The way you prove this is not happening within the rust build chain, is you bootstrap from another compiler. The rust team does not do this but thankfully Mutabah made mrustc, which is a minimal c++ port of the rust compiler suitable for building the actual rust compiler, so we can anchor our supply chain to a C compiler instead.
But now how do you trust the C compiler? Some random compiler from debian is at least signed, but only signed by one person. Another major risk.
So now you need to build your c compiler from source code all the way up, a technique called full source bootstrapping. A tiny bit of human reviewable machine code is used to build a more complex version of itself, all the way up to tinycc, gcc, llvm, and eventually rust. And then you have it all be deterministic and then have many people build any portions of the build chain that have changed every release and all get the same result, and sign that result. THEN we know you are getting a faithful build of the rust compiler from source that no one had the opportunity to tamper with.
That is how we build and release rust in stagex: https://stagex.tools/packages/core/rust/
Credit where due that Guix did this first, though they still have a much more relaxed supply chain security policy so threat model accordingly.
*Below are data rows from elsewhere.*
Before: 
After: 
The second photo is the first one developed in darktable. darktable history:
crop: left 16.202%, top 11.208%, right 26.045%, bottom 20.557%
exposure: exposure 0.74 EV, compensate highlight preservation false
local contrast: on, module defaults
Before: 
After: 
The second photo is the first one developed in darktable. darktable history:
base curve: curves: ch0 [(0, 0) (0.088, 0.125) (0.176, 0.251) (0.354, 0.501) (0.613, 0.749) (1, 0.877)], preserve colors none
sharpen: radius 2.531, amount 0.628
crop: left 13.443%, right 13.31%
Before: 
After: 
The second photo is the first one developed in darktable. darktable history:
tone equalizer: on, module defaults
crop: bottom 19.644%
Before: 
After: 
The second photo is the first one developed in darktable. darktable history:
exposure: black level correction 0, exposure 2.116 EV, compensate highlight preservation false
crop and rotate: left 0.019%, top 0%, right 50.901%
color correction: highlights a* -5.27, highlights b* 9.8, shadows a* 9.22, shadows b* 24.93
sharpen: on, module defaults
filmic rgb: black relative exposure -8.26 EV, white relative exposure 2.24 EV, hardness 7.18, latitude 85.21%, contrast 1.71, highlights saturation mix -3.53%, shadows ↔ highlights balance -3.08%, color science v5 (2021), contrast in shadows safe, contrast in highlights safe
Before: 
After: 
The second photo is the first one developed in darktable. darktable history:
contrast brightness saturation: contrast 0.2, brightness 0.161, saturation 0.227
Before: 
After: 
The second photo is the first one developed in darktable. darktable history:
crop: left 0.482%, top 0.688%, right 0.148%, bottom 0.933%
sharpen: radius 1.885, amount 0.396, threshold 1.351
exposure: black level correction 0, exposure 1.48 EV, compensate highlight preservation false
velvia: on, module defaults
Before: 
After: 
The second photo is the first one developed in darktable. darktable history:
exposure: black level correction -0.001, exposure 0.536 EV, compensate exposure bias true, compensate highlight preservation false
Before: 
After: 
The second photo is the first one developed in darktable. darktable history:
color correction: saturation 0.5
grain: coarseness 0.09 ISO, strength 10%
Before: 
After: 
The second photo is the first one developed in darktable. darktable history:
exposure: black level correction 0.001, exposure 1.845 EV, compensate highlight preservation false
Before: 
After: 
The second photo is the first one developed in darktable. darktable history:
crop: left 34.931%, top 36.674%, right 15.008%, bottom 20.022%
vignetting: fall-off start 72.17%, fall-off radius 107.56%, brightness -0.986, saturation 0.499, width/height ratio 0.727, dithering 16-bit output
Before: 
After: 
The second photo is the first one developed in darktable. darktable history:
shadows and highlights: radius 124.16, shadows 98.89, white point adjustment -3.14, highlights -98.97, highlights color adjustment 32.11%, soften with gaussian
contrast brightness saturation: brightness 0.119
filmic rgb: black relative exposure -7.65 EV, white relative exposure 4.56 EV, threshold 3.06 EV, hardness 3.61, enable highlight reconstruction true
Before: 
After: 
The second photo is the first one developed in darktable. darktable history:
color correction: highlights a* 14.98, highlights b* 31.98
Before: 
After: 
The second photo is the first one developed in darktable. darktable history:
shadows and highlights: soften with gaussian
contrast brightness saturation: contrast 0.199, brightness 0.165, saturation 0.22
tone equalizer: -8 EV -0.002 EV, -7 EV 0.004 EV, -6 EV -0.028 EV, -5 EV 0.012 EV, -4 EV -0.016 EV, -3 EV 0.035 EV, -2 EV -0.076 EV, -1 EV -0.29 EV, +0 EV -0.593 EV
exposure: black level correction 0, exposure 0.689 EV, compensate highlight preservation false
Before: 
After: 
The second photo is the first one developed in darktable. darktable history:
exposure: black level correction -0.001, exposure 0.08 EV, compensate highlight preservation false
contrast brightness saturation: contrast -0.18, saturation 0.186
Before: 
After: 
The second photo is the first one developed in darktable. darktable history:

But how do you know the actual source of the stagex build process was not tampered by an impersonated maintainer that merged their own malicious PR made by a pseudonym bypassing code review? Well we sign every commit, and we sign every PR. Every change must have at least two cryptographic signatures by well known WoT established private keys held on smartcards by maintainers. We simply do not allow merging PRs from randos until another maintainer has signed the PR and then a -different- maintainer can review and do a signed merge. This also means no one can re-write git history, so we can survive a compromise even of the git server itself.
This is something only stagex does as far as we can tell, as our threat model assumes at least one maintainer is compromised at all times.
But, aside from a few large high risk entities, most people are not using stagex or guix built rust and just yolo using a shell script to grab a random binary and start compiling code with it.
I would strongly urge people to stop doing that if you are working on software meant to run on anything more security sensitive than a game console.
With the giant wave of AI bots doing account takeovers and impersonation all the time, github login as the last line of defense is going to keep ending badly.
Use provably correct binaries no single person can tamper with, or build them yourself.